Born and Made to Live this Way, Part One: “Baby We Were Born this Way”
“Born this Way,” is printed in bold gold glitter on a rainbow flag hanging in my historically gay neighborhood. Over Lady Gaga playing in my brain, I recall a troublesome aspect of the coming out literature and lived experience.
The person coming out explains that they would never choose to be LGBTQIA, but it is completely outside of their control, they were born this way. They might start talking about gay genes, hormones in the womb, or some other biological phenomenon that bestowed their gayness upon them. Sometimes these clarifications place blame on self-flagellating parents who provided the wrong environment or genetic material and must cope with knowing they cursed their children with a wretched life. The focus on nature pops up in civil rights fights as well. As if the morality surrounding LGBTQIA lives would allow for persecution of LGBTQIA people if they choose their existence, but since they didn’t, they need protections.
As positive LGBTQIA visibility increases and self-loathing becomes less central to LGBTQIA identities (in my corner of U.S. culture anyway), will we see a shift away from caring about how we biologically ended up this way inside and outside of the communities? Will those outside the communities insist on knowing even if LGBTQIA cultures and needed medical care moves on? Homosexuality and gender and sex disorder research isn’t new. While ill-willed intents are abound in this area of research, the aim was often alleviating LGBTQIA people of the burden of living outside the sexuality, gender, sex, etc. binaries or off the center of the known bell curve or normalizing the experience through understanding. During the dawn of the genomics era it made sense to look for that rainbow bit of genetic material since we were aiming to map function to every molecule of the human genome, with or without media fascination.
When I started asking about why we learn about the bodies and brains of LGBTQIA people and wanted to learn more I started simple. I typed, “homosexual genes” into the U.S. National Library of Medicine database, PubMed. I hope you come back to read more about some of the fantastic articles that came up (or search yourself at www.pubmed.gov). Today, I want to touch on a human interest piece on interactions between a researcher and the community his research serves.
In May of 2016, Sara Reardon reported on the work of Dr. Eric Vilain for Nature. Dr. Vilain is a pediatric geneticist who is a world expert on genetic determinants of disorders of sex development (DSDs). During his training in the 80’s he operated on numerous babies within the 1-2% born with intermediate genitalia, as a standard practice of care that continues to this day. Dr. Vilain explains that doctors believed that abnormal genitals were incompatible with a functional life to the extent that premature babies with micropenises were allowed to die. Today, his research has brought him to working closely with intersex advocacy groups for better medical treatment.

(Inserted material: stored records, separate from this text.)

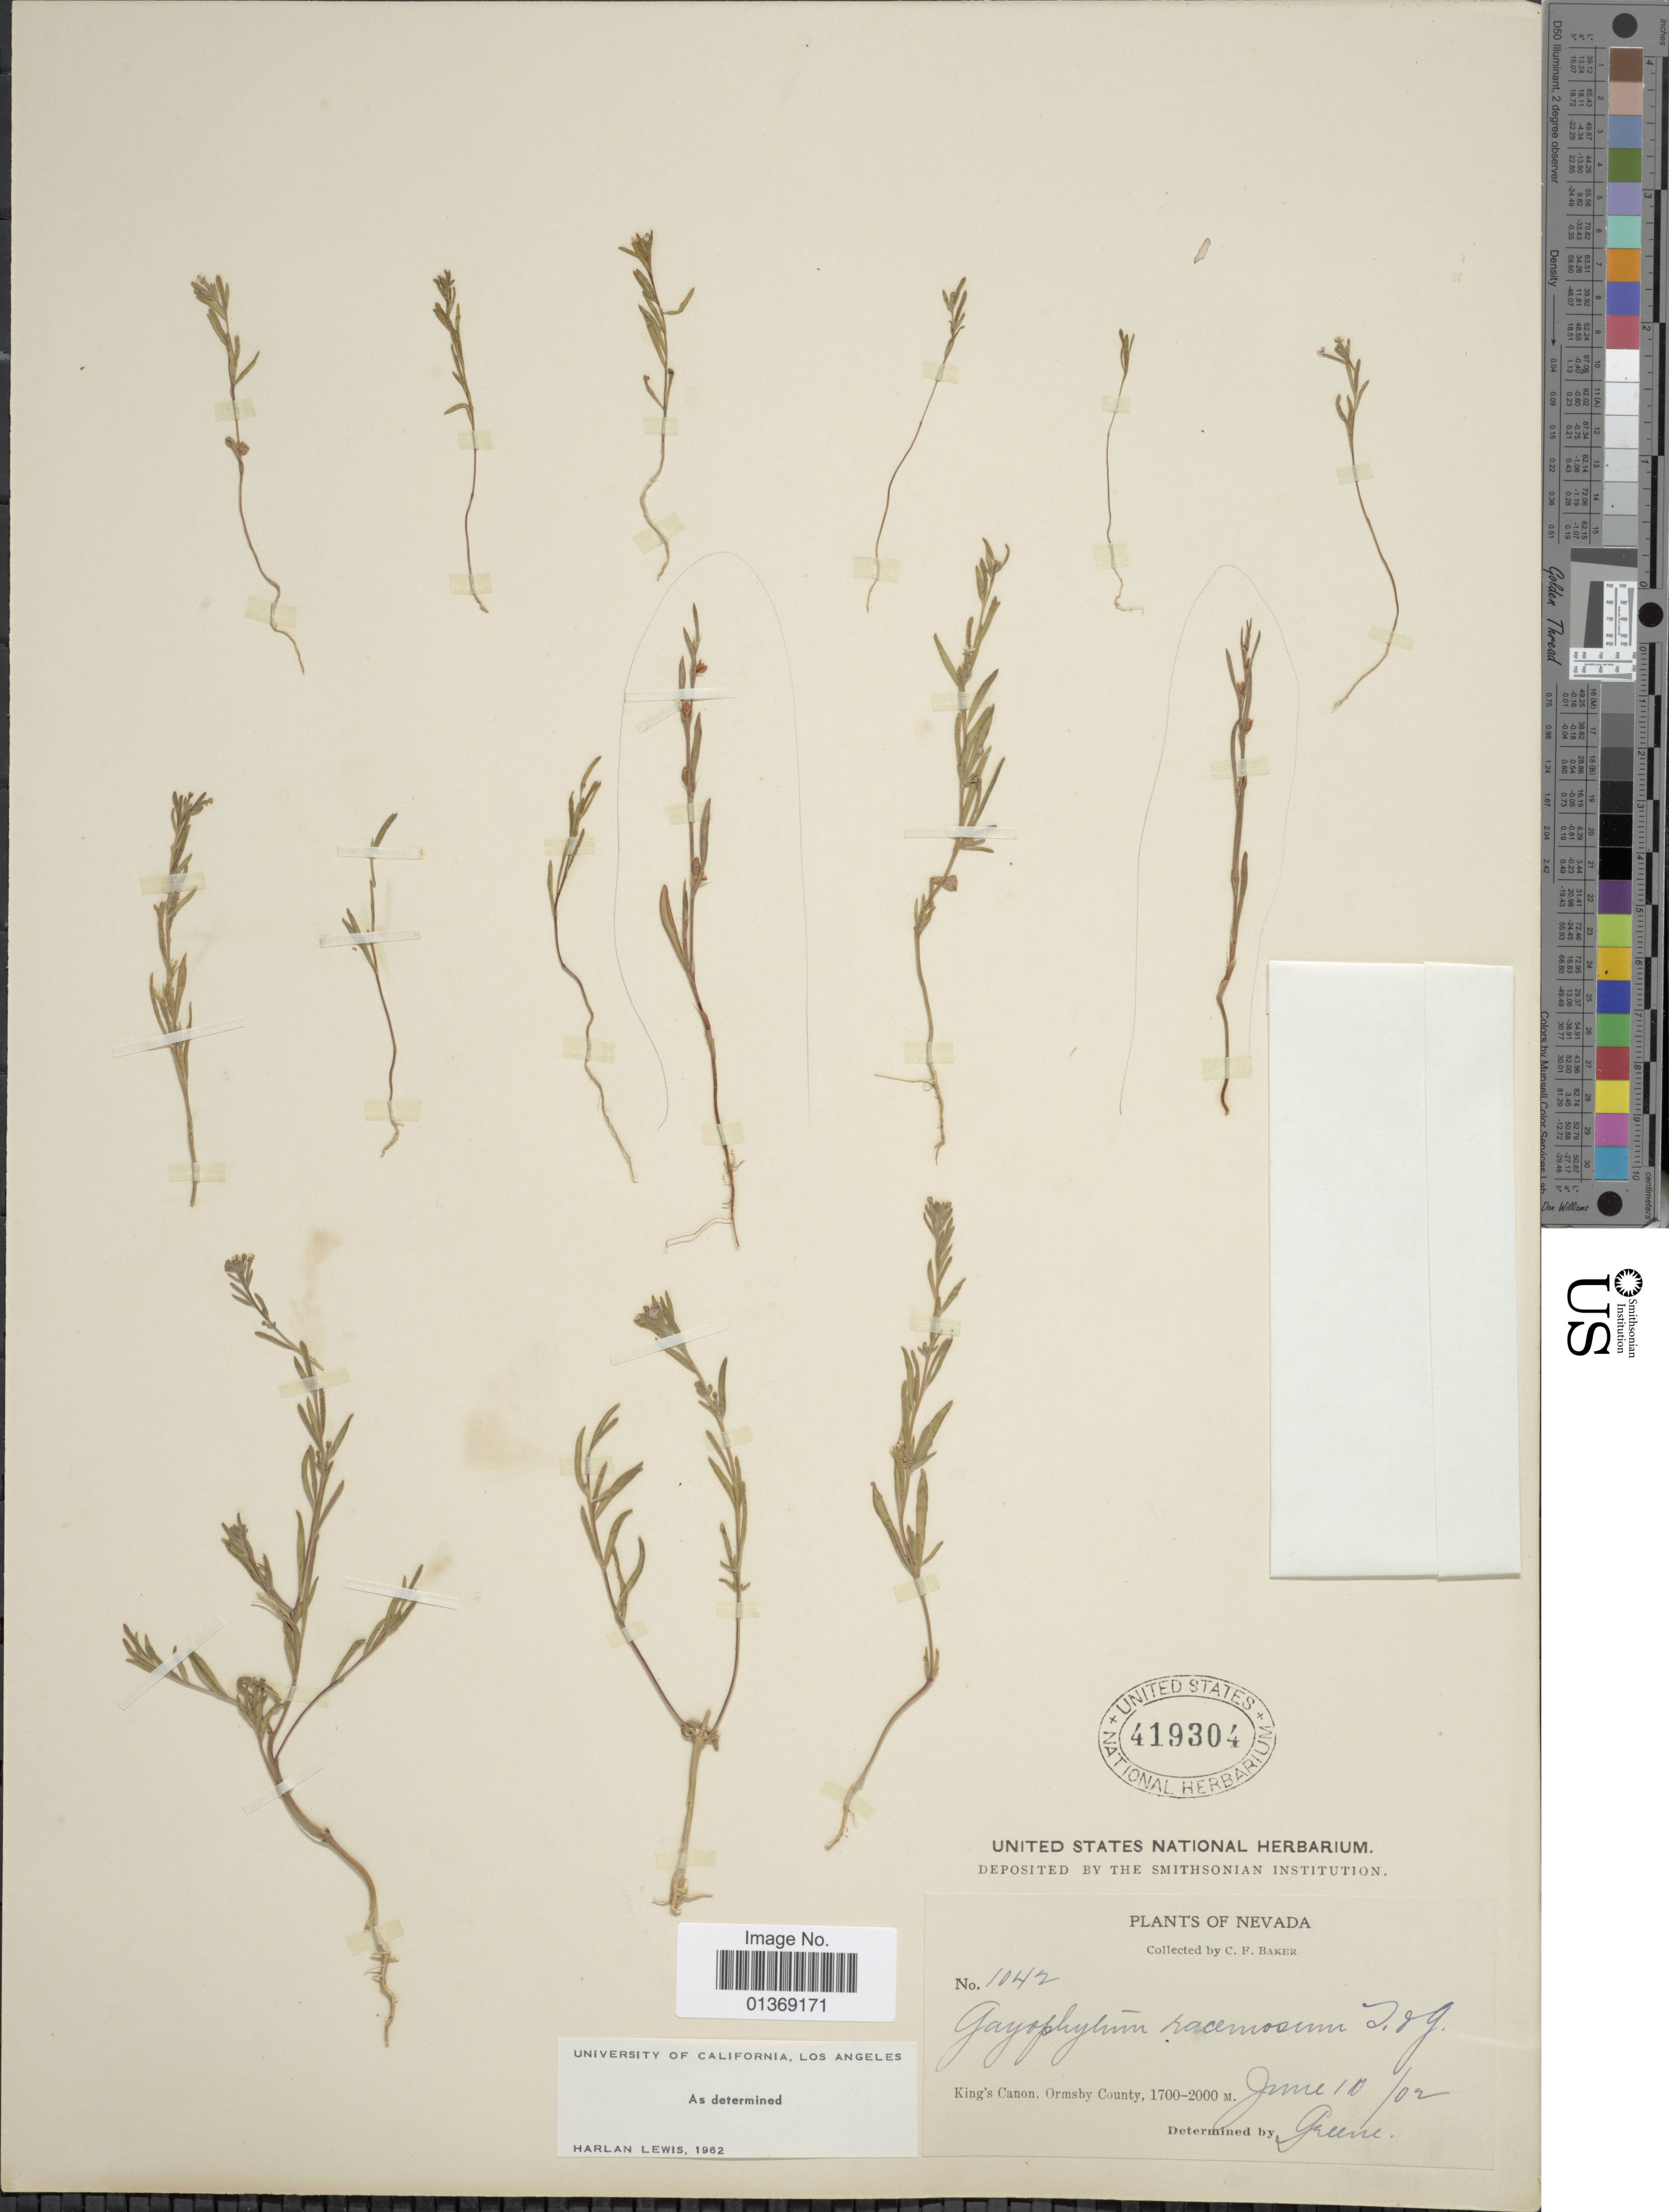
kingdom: Plantae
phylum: Tracheophyta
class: Magnoliopsida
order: Myrtales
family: Onagraceae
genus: Gayophytum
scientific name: Gayophytum racemosum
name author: Torr. & A. Gray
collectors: C. F. Baker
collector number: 1042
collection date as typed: Transcribed d/m/y: 10/6/2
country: United States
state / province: Nevada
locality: King's Canon, Ormsby County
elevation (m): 1700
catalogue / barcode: US 419304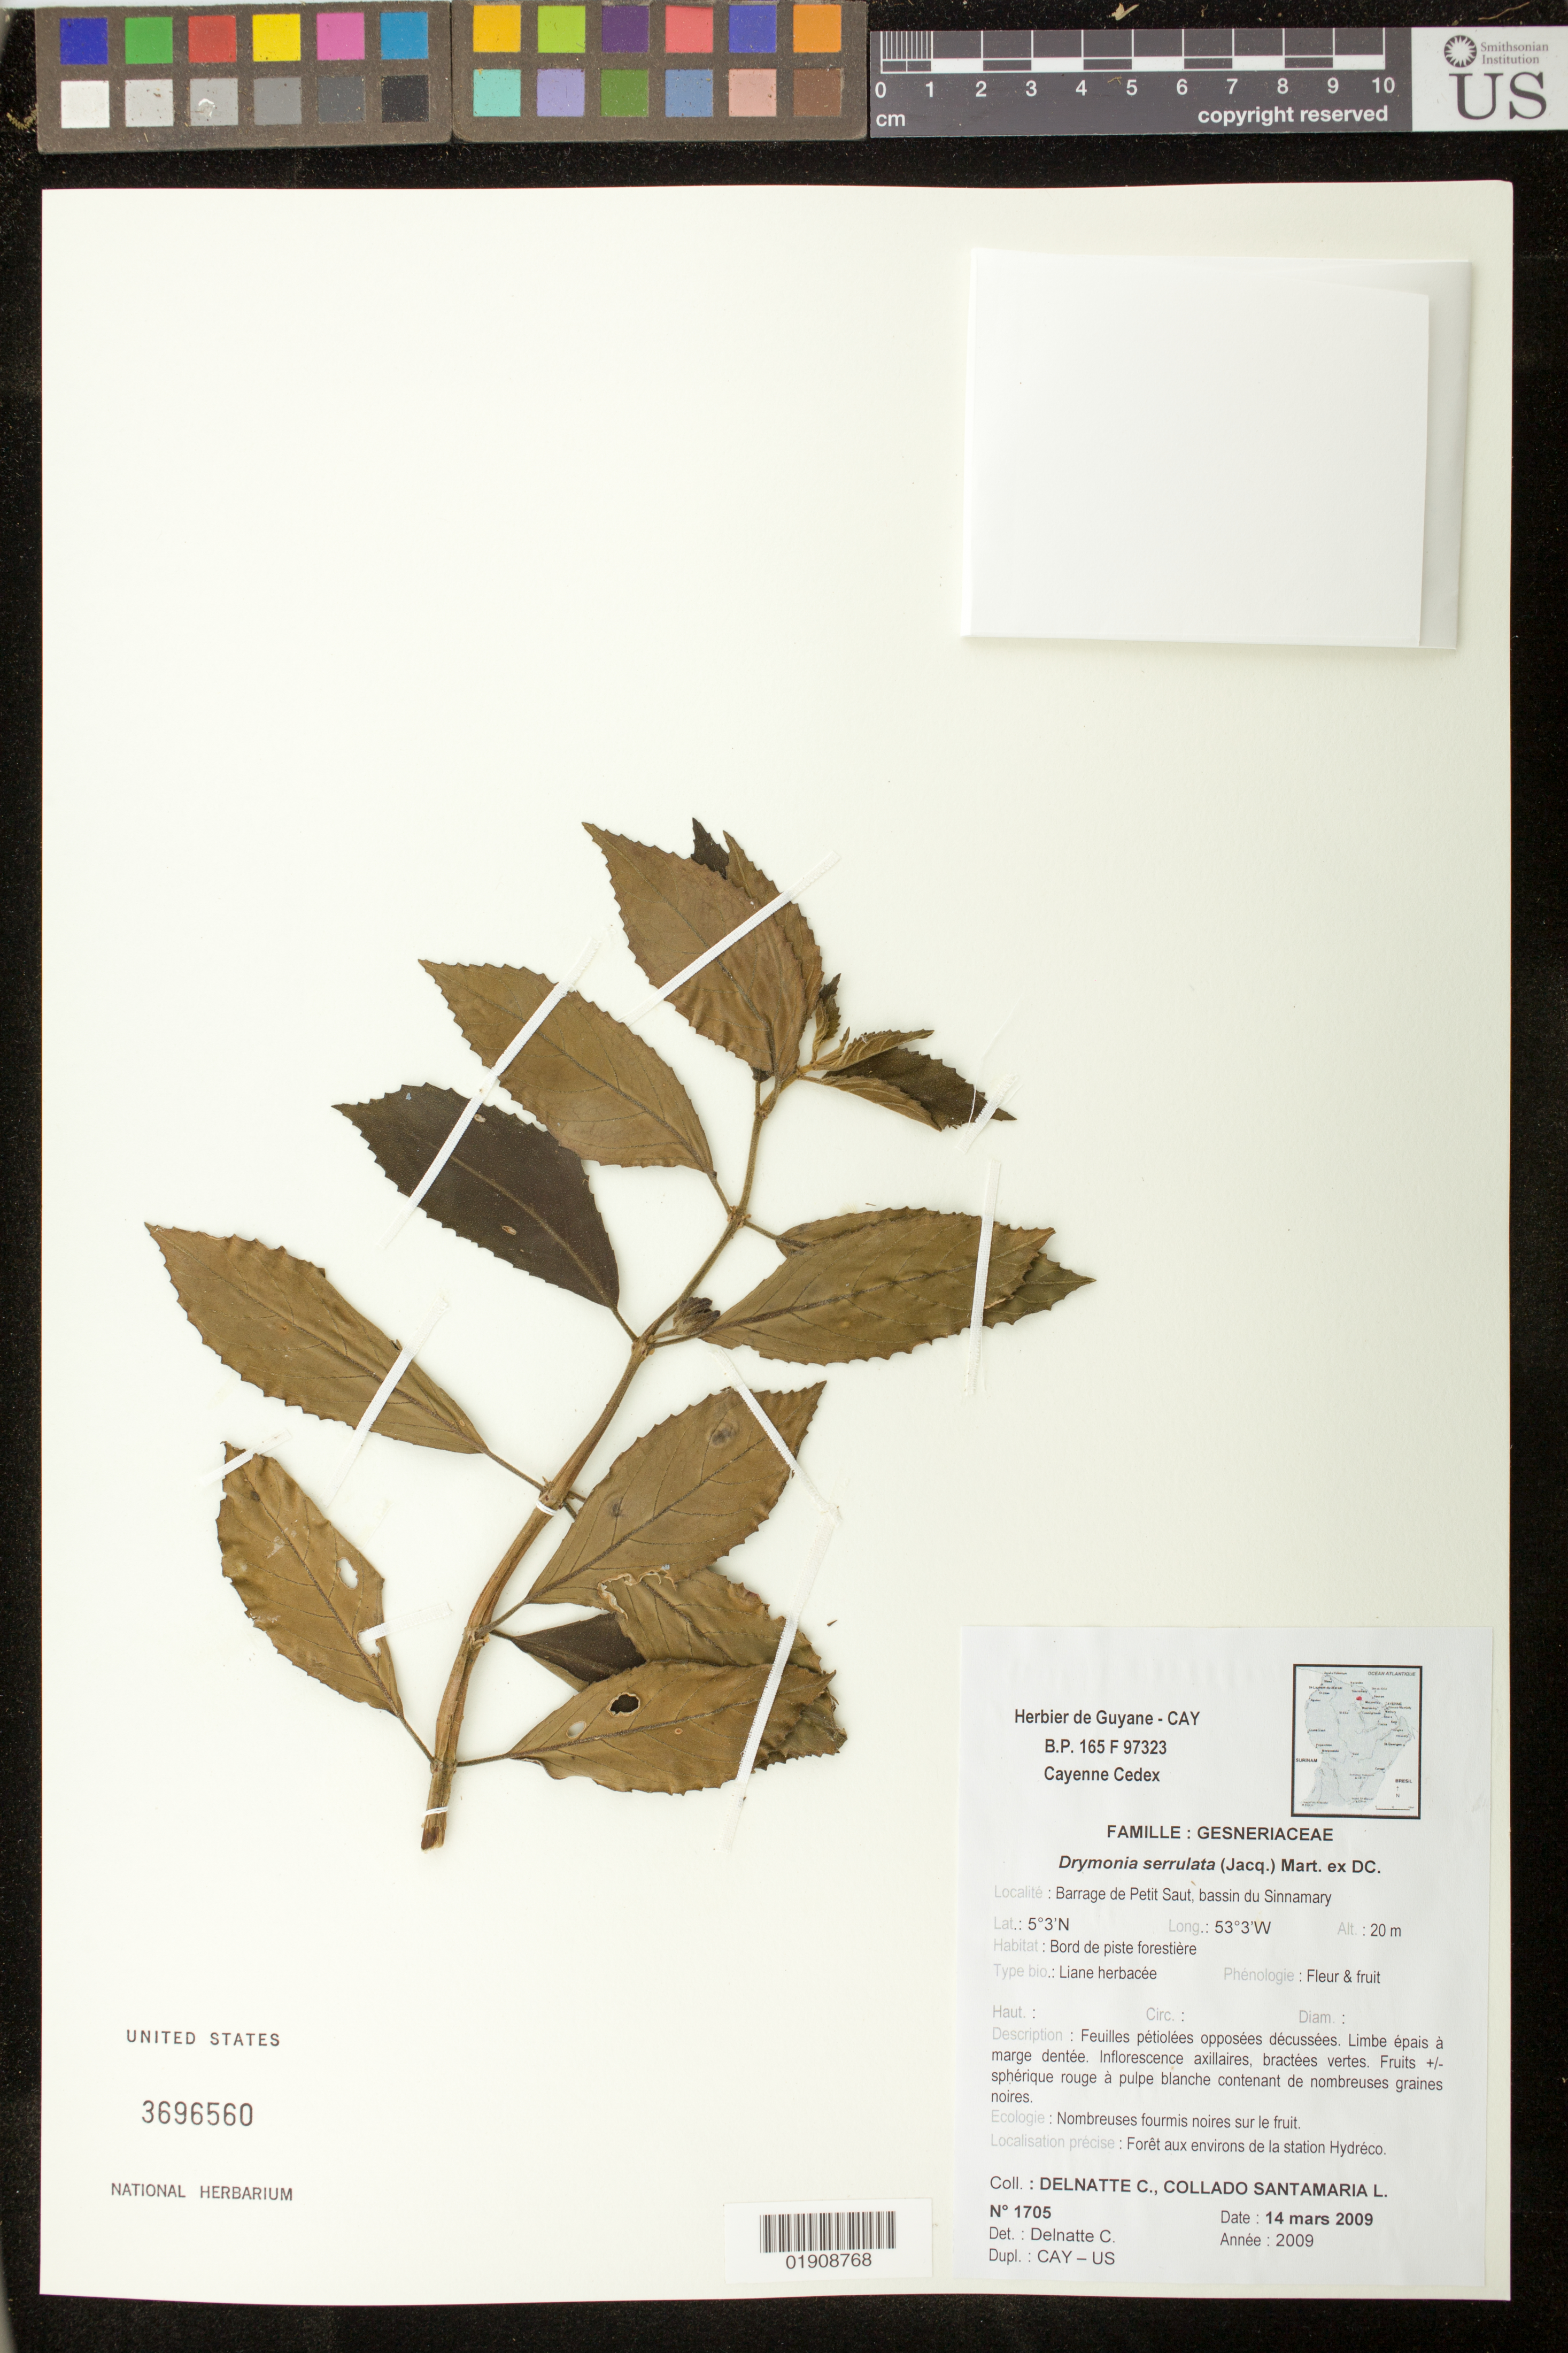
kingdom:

In 2011 Dr. Vilain established a long needed longitudinal study on psychological and medical well-being of children with DSDs. He has built a positive reputation with the community by trying to get the term hermaphrodite out of medical vocabulary and communicating with other doctors about the harms of incorrectly assigning gender at birth versus allowing children to live with intermediate genitals. However, he is still controversial in the intersex community for not condemning other doctors who perform sex-assignment surgeries on infants with DSDs and has lost activists and ethicists working on his longitudinal study. Factors in this rift between medicine, researchers, and the community include strong wishes of parents and infants who cannot speak for themselves. Vilain has said he’s committed to producing data and evidence and tries to listen to the community. The community, understandably, does not feel it is sufficiently consulted.